**Work to complete:** State how many lines in the listing include the word "которые", and give no other text.
▽
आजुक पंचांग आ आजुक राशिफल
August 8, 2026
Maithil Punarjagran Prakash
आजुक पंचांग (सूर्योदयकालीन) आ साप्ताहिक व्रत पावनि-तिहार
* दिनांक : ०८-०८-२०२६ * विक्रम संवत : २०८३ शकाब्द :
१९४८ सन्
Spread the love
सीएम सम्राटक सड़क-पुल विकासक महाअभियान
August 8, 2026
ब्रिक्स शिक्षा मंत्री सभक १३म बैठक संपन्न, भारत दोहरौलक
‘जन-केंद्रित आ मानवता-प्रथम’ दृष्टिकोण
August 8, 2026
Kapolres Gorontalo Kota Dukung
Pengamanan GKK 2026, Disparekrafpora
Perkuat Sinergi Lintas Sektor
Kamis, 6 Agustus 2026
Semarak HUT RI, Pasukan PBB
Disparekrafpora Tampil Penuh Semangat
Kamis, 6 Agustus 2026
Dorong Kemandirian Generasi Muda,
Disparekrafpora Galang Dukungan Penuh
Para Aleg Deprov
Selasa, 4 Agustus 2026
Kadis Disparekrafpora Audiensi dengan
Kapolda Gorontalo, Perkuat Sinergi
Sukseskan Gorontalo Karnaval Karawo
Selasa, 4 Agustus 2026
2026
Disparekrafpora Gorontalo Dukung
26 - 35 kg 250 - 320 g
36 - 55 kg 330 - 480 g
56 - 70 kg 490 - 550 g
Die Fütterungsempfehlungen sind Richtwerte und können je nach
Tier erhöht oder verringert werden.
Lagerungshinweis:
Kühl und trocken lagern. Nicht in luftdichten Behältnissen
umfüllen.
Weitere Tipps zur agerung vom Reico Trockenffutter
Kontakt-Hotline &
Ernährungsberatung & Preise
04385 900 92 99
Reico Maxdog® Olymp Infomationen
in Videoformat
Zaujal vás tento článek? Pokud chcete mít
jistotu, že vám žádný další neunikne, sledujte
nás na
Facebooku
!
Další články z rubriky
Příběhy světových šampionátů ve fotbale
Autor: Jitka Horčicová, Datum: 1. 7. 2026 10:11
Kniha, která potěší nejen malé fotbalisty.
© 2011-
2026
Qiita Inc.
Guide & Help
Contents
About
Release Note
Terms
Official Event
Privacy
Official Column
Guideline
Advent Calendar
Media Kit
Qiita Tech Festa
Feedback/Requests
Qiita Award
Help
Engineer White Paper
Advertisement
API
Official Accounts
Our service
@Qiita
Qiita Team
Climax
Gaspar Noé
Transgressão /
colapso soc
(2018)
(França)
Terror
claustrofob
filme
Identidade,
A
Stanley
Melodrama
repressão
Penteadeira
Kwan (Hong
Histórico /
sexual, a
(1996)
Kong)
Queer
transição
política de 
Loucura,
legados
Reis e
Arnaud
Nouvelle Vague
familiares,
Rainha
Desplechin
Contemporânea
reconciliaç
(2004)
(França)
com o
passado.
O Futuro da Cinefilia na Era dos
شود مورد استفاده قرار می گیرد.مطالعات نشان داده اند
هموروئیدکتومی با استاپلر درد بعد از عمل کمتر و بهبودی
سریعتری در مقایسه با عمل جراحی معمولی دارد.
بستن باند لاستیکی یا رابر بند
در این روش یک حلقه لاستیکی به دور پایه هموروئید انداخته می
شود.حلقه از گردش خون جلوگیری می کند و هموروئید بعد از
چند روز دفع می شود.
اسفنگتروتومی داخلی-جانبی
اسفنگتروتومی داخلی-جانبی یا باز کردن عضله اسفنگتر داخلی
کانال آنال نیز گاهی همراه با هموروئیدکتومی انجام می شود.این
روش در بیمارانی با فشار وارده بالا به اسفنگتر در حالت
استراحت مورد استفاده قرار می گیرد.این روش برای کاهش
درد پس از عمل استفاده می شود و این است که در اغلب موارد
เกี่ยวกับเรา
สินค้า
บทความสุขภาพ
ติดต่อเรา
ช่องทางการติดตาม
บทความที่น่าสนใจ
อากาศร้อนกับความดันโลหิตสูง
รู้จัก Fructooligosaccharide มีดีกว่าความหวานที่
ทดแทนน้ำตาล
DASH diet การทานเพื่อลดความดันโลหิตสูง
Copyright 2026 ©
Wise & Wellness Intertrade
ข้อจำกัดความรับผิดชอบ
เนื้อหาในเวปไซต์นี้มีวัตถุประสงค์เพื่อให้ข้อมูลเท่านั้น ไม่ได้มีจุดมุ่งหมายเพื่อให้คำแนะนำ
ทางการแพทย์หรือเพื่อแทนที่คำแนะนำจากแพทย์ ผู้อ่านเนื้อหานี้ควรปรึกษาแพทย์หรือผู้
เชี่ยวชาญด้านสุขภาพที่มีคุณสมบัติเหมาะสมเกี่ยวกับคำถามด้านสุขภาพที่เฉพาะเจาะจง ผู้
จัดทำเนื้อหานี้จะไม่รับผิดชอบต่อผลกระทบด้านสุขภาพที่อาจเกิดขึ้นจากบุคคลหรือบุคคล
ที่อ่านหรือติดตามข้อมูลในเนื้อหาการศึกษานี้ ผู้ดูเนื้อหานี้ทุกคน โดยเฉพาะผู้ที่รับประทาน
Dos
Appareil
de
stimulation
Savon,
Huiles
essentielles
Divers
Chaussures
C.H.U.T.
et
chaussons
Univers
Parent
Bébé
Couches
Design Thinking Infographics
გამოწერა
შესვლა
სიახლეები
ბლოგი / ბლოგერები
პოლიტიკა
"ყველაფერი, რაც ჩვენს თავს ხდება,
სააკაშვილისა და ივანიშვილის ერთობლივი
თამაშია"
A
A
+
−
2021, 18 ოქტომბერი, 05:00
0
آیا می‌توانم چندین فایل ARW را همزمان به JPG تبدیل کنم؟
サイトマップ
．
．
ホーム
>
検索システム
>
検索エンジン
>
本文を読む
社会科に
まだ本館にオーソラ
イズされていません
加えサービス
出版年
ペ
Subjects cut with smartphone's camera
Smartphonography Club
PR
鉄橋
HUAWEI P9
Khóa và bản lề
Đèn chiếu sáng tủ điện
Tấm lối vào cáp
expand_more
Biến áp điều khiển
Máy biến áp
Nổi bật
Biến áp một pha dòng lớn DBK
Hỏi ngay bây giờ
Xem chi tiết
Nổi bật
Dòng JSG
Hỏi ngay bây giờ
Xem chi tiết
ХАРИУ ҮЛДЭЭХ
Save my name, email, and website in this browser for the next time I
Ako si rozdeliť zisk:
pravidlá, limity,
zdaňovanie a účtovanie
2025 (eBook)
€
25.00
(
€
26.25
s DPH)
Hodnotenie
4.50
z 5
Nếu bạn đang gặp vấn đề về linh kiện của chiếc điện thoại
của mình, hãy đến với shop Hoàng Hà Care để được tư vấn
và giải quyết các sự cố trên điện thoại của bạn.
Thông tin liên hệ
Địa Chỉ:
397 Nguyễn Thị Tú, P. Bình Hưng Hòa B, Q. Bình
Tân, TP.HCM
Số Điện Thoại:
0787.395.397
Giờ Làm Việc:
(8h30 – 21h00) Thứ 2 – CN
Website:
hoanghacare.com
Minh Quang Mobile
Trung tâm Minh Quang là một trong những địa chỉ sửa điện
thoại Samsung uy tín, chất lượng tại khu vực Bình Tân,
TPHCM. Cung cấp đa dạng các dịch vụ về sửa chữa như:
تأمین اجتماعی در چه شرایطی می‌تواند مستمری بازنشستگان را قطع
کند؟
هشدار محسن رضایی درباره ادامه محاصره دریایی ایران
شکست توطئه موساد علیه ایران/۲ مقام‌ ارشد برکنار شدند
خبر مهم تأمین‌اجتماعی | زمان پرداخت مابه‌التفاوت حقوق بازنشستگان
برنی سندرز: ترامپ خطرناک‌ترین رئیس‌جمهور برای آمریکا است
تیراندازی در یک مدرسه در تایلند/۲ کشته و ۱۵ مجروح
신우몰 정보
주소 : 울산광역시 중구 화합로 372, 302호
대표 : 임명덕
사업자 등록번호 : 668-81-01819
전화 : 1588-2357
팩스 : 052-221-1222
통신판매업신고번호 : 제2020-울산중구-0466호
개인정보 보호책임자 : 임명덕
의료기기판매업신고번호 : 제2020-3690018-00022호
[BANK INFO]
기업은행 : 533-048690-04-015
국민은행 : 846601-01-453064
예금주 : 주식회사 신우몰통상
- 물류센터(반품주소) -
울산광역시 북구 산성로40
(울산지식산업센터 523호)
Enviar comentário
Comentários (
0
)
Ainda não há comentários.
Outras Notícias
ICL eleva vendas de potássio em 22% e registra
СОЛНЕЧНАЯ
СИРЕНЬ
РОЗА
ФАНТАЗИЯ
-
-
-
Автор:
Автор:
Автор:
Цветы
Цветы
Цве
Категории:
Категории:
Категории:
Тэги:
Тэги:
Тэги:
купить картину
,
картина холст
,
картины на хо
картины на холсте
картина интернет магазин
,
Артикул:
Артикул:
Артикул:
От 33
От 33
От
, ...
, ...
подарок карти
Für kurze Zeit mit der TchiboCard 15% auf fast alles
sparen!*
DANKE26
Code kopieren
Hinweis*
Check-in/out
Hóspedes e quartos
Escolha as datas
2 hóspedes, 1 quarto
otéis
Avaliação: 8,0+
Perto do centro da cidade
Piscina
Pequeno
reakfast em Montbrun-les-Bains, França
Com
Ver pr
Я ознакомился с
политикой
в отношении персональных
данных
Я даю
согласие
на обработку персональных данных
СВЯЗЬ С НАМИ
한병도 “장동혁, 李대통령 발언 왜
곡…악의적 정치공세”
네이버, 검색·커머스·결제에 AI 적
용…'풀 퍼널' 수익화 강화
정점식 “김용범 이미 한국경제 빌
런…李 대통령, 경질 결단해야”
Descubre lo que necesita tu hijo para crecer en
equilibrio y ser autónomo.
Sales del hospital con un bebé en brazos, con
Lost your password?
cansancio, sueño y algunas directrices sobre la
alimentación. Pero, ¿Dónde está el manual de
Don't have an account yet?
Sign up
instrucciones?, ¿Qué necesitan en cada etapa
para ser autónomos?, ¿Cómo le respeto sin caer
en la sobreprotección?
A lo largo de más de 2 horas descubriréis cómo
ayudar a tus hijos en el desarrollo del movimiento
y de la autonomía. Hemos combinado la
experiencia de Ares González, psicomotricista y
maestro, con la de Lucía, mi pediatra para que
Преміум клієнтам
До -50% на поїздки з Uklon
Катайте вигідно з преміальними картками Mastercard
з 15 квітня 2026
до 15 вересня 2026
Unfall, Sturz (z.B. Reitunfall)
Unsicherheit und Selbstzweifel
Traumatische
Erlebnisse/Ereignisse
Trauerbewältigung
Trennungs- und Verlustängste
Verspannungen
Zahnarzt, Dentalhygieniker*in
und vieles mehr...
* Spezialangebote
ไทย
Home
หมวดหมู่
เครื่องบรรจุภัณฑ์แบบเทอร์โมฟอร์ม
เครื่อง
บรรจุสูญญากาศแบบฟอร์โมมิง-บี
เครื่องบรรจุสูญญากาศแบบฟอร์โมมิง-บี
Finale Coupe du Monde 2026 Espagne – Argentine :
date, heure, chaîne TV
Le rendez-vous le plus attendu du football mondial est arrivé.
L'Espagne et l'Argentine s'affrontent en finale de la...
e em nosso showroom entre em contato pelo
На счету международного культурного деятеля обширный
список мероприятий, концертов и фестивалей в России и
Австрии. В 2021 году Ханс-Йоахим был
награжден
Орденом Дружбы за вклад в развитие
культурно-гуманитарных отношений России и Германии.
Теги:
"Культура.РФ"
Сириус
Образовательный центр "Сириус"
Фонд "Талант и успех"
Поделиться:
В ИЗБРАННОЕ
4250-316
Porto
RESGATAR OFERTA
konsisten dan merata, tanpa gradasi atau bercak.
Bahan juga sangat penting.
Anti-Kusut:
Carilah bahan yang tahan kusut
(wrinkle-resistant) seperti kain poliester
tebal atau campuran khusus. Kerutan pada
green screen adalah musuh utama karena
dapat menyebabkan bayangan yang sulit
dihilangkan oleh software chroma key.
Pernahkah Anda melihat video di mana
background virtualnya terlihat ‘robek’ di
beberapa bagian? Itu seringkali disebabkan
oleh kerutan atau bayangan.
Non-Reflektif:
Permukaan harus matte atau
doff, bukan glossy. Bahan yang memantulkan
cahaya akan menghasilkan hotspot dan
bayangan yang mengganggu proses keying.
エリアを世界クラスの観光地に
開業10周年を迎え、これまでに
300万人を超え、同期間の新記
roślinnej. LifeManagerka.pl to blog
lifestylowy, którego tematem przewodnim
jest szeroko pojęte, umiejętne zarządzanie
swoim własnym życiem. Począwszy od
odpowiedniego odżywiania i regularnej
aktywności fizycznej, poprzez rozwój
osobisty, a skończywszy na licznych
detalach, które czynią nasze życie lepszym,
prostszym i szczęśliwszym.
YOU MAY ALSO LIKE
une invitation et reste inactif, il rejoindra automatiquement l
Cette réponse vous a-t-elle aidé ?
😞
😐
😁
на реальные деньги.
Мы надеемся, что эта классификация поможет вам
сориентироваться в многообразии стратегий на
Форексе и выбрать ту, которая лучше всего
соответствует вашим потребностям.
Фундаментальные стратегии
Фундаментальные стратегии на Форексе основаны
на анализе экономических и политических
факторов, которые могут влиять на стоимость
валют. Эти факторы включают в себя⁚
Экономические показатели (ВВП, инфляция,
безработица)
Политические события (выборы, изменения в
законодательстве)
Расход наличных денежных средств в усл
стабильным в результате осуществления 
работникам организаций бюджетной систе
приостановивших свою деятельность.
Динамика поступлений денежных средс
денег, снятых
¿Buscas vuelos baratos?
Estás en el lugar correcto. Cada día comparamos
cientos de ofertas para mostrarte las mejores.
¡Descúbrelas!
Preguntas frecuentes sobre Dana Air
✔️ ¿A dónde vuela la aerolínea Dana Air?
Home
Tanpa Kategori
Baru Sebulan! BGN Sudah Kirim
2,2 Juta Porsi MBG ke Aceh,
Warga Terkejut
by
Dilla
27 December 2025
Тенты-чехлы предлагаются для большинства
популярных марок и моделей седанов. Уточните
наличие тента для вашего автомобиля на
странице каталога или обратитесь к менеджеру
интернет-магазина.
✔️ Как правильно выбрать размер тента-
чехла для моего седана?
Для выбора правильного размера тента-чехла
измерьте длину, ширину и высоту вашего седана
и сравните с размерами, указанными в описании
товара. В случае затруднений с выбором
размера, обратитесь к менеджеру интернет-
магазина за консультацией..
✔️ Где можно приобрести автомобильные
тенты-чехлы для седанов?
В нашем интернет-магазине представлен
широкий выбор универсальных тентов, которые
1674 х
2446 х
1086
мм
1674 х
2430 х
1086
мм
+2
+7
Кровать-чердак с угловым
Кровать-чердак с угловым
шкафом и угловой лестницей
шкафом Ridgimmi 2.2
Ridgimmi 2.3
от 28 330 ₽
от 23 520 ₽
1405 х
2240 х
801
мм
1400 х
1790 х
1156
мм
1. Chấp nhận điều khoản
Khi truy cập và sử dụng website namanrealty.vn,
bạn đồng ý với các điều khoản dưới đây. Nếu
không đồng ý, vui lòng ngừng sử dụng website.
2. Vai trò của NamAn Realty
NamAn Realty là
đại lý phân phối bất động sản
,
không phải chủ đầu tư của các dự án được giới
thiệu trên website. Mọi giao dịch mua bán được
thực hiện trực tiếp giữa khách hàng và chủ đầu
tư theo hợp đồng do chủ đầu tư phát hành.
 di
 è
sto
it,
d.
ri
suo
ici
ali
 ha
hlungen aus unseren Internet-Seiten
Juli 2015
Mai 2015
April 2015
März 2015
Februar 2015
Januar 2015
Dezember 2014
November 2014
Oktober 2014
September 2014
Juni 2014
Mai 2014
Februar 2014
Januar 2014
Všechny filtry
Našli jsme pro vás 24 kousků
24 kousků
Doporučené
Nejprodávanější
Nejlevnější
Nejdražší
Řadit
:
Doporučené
△
**Output of the task:** 2